I love your stories and jokes today!

Anonymous said...

Merle, funny stuff.

She says, "Well, every time I got a bushel, I sold it !!"

That is a keeper.

Leann said...

hi merle;as always good reading and a good LOL.I been busy lately and didnt feel like blogging.o I had to get busy and catch up.hope all is good with you.
God bless you,have a great week.
I liked the 1000 mirror story.the ear of corn one cracked me up.sad that some women are that way for real.

Jim said...

Hi Merle -- That is too bad abut your PUBLISH button not doing its thing correctly.
I didn't do it, but I'm sorry for you 'bout that.
We were hoping Blogger had all the kinks out now so copying wouldn't be necessary before posting.
I do copy the comments though.
My vote for today is the mirror story.
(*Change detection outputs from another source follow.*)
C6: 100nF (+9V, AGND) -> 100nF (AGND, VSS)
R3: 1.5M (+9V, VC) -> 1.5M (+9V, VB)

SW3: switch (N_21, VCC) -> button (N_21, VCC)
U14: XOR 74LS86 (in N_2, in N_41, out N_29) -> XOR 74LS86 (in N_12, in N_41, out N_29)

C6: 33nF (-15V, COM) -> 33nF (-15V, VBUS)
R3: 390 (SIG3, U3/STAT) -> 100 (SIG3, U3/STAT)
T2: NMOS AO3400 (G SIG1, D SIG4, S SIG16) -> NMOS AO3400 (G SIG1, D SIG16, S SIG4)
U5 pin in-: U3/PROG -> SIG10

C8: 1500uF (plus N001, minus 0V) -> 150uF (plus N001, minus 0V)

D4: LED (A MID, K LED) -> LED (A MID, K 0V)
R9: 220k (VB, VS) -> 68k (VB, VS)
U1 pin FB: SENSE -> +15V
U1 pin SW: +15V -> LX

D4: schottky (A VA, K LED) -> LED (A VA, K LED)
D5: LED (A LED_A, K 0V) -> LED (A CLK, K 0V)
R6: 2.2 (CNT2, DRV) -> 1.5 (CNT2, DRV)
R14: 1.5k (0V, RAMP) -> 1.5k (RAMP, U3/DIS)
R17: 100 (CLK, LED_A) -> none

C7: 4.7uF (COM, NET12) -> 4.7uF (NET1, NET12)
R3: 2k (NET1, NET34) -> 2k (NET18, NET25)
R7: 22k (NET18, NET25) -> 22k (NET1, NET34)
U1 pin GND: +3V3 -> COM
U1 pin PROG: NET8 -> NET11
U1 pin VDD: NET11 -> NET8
I smile a lot!

Mountain Mama said...

I really like the one about the white candle. Do you suppose it's because I can relate so well?
Hope you have a wonderful week Merle.

Val said...

The house of 1000 mirrors story is one worth remembering. Thanks for this, Merle!

After the Carlton win on the weekend, I am confident of finding a house of 1000 smiles this week.

Susie said...

Hi Merle,
Sorry you were having more blogger problems. It can be fickle. Loved your 1000 mirrors story!!

Sometimes Saintly Nick said...

That’s an excellent parable, Merle.

Lee said...

Me, too! Me,too! Love it!

I hope your hiccups with blogging is at an end, Merle.

Puss-in-Boots said...

Dearest Merle

Thank you so much for your messages of care and support. It's so hard losing a pet, I've lost them before, but it doesn't get any easier.

Thank you for being my friend. I love you.


Christina said...

I love the 1000 mirrors story!

smilnsigh said...

Oh dear! The *dreaded* it-won't-publish woes. And then, the *dreaded* I-lost-my-post-too woes. -sigh-
Hope blogspot is over its "hissy-fit" and all your entries go in, quickly, from now on.